> GIVEN TEXT:
We’re Taught That Most Relationships Are Transactional, So We Treat Nature the Same Way
All images by Cheryl Tang.

Like many Singaporeans, my first lesson in economics was learnt at my primary school canteen. For the first time I had to buy my own food—money in exchange for a good; $0.50 for a bowl of fish ball noodles.

For much of the developed world, transactions are the way things work. From rent-a-partner apps like Maybe to the essay writing black market, Singaporeans have managed to commodify our interactions, turning everything into a cost-benefit analysis. You pay ‘x’ amount of money, or carry out favour ‘y’, and you’re entitled to ‘z’ in return.

So when plastic pollution and climate change come knocking, we run the numbers and … end up apathetic regarding these environmental crises. Because there’s no immediate transaction, and nothing tangibly gained from living sustainably.

How then can we curb our shortsighted obsession with individual gain, even as we know that caring for the planet will bring about infinite collective good?

Braiding Sweetgrass is a nonfiction book by Native American botanist Robin Wall Kimmerer. Drawing on scientific expertise and indigenous wisdom, she braids an anthology of essays about plants, their stories, and the lessons they offer.

If there’s any book that might make me give a shit about nature, this is it.

So I spent a day at the Botanic Gardens listening to the audiobook. If you pick it up on Storytel, it’s narrated by Robin herself—and what a treat to hear her story in her own voice, exuding the gentle intensity of a lullaby around a campfire.

To summarise Braiding Sweetgrass into a single word, it’d be reciprocity.

Reciprocity is not the quid pro quo we’re familiar with. It’s the giving of a gift—the flow of goodwill that fosters relationships.

> SET TASKS:
A: In the essay on reciprocity, how much did the writer pay for a bowl of fish ball noodles at the primary school canteen?
B: According to the essay on reciprocity, why do people who run the numbers on plastic pollution and climate change end up apathetic? Answer in one to three sentences.
C: Pick up the essay on reciprocity after its last sentence and keep writing it.

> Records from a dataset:
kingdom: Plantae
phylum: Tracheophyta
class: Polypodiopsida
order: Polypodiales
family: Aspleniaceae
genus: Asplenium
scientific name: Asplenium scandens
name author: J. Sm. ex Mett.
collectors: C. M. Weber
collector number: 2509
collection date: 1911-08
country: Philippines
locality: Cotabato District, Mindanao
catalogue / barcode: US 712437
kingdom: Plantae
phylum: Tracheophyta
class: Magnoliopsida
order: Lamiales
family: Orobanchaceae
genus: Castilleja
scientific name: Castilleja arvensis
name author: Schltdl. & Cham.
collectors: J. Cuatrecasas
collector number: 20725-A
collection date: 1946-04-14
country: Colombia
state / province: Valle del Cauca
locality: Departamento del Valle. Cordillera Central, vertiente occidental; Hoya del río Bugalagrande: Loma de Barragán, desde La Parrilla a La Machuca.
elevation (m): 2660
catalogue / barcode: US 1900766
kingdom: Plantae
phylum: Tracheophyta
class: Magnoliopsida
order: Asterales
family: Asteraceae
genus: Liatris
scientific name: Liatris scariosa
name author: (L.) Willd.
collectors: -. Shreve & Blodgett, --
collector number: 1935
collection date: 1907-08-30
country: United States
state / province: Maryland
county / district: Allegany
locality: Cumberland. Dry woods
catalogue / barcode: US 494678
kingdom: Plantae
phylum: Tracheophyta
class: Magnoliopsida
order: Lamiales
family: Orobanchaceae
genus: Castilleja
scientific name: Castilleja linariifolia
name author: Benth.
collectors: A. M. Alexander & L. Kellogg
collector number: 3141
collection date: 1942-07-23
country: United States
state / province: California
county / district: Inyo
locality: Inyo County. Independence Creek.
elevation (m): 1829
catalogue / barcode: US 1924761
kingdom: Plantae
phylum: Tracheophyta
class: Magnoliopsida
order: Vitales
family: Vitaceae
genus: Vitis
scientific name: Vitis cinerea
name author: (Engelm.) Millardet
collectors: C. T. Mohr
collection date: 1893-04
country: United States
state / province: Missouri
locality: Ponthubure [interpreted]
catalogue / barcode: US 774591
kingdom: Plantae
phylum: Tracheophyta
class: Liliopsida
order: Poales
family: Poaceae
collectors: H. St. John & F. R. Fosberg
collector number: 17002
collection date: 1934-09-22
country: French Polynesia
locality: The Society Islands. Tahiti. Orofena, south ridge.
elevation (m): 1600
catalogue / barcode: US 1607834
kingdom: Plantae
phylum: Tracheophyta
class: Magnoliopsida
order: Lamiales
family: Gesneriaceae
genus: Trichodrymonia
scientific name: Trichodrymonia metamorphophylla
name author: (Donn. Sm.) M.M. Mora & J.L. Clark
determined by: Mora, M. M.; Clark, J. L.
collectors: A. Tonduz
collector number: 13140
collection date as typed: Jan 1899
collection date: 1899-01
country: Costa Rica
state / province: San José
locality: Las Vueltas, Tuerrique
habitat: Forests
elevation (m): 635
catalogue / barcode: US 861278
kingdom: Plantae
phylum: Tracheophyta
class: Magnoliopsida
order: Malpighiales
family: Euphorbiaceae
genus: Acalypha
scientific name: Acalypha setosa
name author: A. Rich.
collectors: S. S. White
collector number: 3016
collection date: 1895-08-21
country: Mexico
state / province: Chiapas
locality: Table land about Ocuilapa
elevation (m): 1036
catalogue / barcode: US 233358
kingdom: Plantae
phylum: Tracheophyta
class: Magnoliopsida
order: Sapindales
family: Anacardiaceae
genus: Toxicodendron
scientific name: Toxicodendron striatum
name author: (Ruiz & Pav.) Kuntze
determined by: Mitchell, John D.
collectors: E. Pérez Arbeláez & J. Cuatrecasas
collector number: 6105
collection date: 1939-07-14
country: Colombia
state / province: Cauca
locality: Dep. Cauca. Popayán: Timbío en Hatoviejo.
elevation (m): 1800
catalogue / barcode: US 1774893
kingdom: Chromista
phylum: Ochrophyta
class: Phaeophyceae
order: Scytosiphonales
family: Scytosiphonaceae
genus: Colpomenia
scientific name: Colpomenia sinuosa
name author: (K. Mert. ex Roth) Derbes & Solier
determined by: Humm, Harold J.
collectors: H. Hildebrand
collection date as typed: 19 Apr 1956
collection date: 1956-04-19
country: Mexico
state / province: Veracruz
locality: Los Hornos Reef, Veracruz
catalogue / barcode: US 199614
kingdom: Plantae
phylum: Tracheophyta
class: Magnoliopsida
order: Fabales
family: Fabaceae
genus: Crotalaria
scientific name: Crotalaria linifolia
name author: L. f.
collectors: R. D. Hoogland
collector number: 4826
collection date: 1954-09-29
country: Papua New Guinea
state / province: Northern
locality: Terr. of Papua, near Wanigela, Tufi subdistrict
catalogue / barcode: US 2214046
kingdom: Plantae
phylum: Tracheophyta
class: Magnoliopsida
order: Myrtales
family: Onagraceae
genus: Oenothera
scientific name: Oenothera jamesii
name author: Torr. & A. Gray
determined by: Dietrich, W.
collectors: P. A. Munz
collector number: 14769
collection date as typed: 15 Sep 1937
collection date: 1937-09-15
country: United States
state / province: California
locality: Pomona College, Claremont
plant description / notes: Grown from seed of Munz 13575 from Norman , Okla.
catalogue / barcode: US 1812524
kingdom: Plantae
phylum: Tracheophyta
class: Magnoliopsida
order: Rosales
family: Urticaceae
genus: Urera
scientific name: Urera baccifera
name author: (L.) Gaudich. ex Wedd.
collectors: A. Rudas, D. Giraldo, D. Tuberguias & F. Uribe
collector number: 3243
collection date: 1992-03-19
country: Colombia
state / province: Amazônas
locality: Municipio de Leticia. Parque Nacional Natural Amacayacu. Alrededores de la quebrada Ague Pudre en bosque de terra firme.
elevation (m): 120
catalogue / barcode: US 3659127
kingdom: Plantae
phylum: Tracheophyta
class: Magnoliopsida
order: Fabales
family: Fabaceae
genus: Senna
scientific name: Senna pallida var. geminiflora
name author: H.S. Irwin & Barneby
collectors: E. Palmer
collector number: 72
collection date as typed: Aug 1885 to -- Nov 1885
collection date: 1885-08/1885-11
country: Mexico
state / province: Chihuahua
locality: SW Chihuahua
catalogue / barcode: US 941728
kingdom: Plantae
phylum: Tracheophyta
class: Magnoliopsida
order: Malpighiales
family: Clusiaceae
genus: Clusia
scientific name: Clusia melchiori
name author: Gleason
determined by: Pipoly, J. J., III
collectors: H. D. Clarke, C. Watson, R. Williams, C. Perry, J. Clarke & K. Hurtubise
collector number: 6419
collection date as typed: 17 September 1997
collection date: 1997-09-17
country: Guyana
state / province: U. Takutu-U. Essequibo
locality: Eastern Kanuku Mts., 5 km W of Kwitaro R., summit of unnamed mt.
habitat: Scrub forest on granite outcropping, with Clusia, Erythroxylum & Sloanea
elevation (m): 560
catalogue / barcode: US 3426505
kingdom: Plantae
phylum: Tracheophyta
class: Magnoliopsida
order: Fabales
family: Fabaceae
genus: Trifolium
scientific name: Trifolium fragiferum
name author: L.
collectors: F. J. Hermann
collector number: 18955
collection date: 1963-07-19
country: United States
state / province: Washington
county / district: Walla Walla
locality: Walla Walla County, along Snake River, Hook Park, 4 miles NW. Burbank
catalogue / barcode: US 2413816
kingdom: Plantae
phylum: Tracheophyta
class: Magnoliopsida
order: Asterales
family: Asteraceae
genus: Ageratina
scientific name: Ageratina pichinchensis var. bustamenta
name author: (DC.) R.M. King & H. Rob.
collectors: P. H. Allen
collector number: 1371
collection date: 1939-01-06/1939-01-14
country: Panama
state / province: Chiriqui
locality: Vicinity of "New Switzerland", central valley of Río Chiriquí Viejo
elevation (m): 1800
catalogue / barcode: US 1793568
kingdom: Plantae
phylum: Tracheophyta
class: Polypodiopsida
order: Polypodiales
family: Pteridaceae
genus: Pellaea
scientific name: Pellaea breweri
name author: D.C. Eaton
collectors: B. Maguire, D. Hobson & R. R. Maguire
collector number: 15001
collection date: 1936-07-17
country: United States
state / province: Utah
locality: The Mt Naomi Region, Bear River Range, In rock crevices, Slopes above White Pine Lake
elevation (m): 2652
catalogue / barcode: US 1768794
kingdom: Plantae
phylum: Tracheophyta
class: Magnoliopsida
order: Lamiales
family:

> PER-TASK OUTPUTS:
A: The writer paid $0.50.

B: People end up apathetic because living sustainably involves no immediate transaction. It also brings nothing tangible in return.

C:
It’s when your grandmother knits a pair of socks for your birthday, and you constantly wear it to please her even if you might not like it very much. It’s picking up trash after you’ve gone camping, and leaving a pile of wood for the next travellers so that they have tinder for their fire. They are actions taken without expecting anything in return, but that come back to benefit you anyway.

This synergistic mutualism is all over the natural world. It’s in the way goldenrods and purple asters have complementary colour schemes that attract both humans and bees alike to secure pollination. And in the way the “Three Sisters” of crops (corn, beans, and squash) optimise sunlight and nutrients when they are planted together to bring about maximum yield—and how they rely on humans to be planted, and how humans rely on them for sustenance.

You might roll your eyes at these tree-hugging aphorisms, but that impulse comes from our unwillingness to admit how connected we are with others. We like to think of ourselves as independent, but to even live, energy is transferred from the sun, to plants, to animals, to us.

Reciprocity might be a radical notion that seems antithetical to free market capitalism, but that only reveals how far removed we are from the rest of our world.

Pink and green are another pair of complementary colours.
Another concept the book discusses is the impact that language has on the way we view the natural world.

For example, look towards English singular pronouns: he, she, it. The former two are only ascribed to humans, while non-humans are designated “it”. This places humans in a hierarchy above non-humans, othering the latter.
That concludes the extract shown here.